Bluewater Bay is a small seaside suburb located along the Algoa Bay between Port Elizabeth (now Gqeberha) and Coega in the Eastern Cape, South Africa.

==Geography==
Bluewater Bay is situated approximately 15 kilometres (9,3 miles) north of the city of Port Elizabeth on the mouth of the Swartkops River. Neighbouring suburbs include St Georges Strand to the north and Amsterdamhoek to the west. Notable suburbs further away include Motherwell and Markman to the north, Deal Party to the south, Swartkops to the south-west and Coega to the north-east.

=== Suburbs ===
Bluewater Bay comprises two distinct neighbourhoods, namely; Bluewater Bay and Bluewater Beach, separated by the N2 highway. As its name suggests, Bluewater Beach is situated on the seaward side of the N2 while Bluewater Bay is ironically on the inland side of the N2.

==Retail==
Bluewater Bay is served by the N2 City Shopping Centre, which is anchored by Superspar.

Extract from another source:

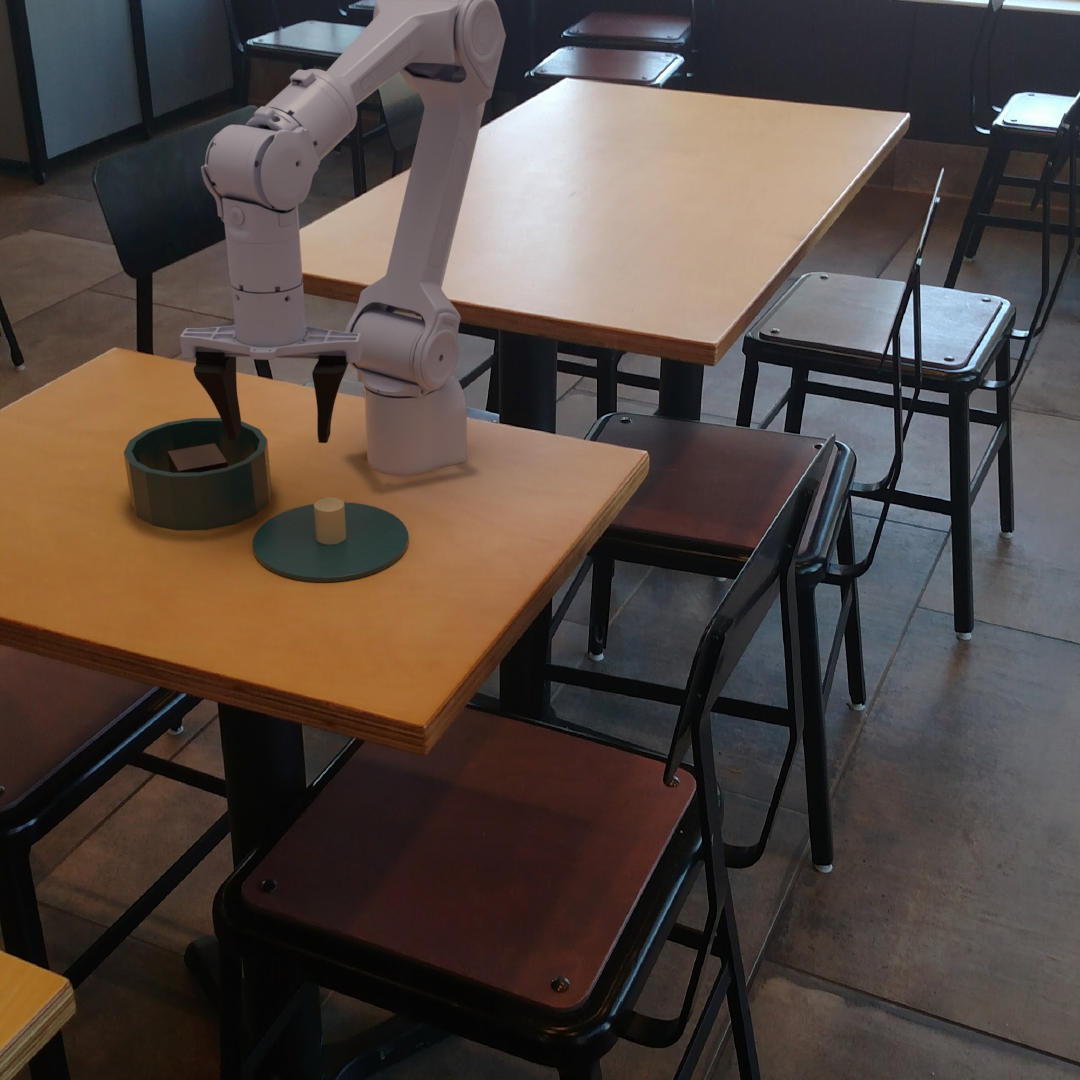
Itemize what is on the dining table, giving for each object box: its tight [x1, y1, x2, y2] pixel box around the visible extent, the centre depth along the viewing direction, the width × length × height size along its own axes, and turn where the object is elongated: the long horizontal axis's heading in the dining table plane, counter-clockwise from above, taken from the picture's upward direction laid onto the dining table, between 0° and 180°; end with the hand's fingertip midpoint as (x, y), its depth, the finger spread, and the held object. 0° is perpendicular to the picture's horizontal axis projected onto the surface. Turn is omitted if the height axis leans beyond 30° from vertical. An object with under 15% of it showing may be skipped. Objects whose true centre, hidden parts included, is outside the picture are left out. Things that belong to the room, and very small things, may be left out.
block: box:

A Pick n Pay supermarket and an Engen service station are also located within the vicinity of the N2 City. However, due to the small size of the shopping centre the variety of goods sold is limited, and for larger shopping trips, residents need to make the short journey to nearby Port Elizabeth.

==Roads==
Bluewater Bay is mainly reached via the N2, a major freeway running between Grahamstown (now Makhanda) in the north-west and Port Elizabeth (now Gqeberha) in the south, with an interchange at the M2 Weinronk Way. Furthermore, it can also be reached from Amsterdamhoek via the M2 which serves as the linkage between Bluewater Bay and Bluewater Beach.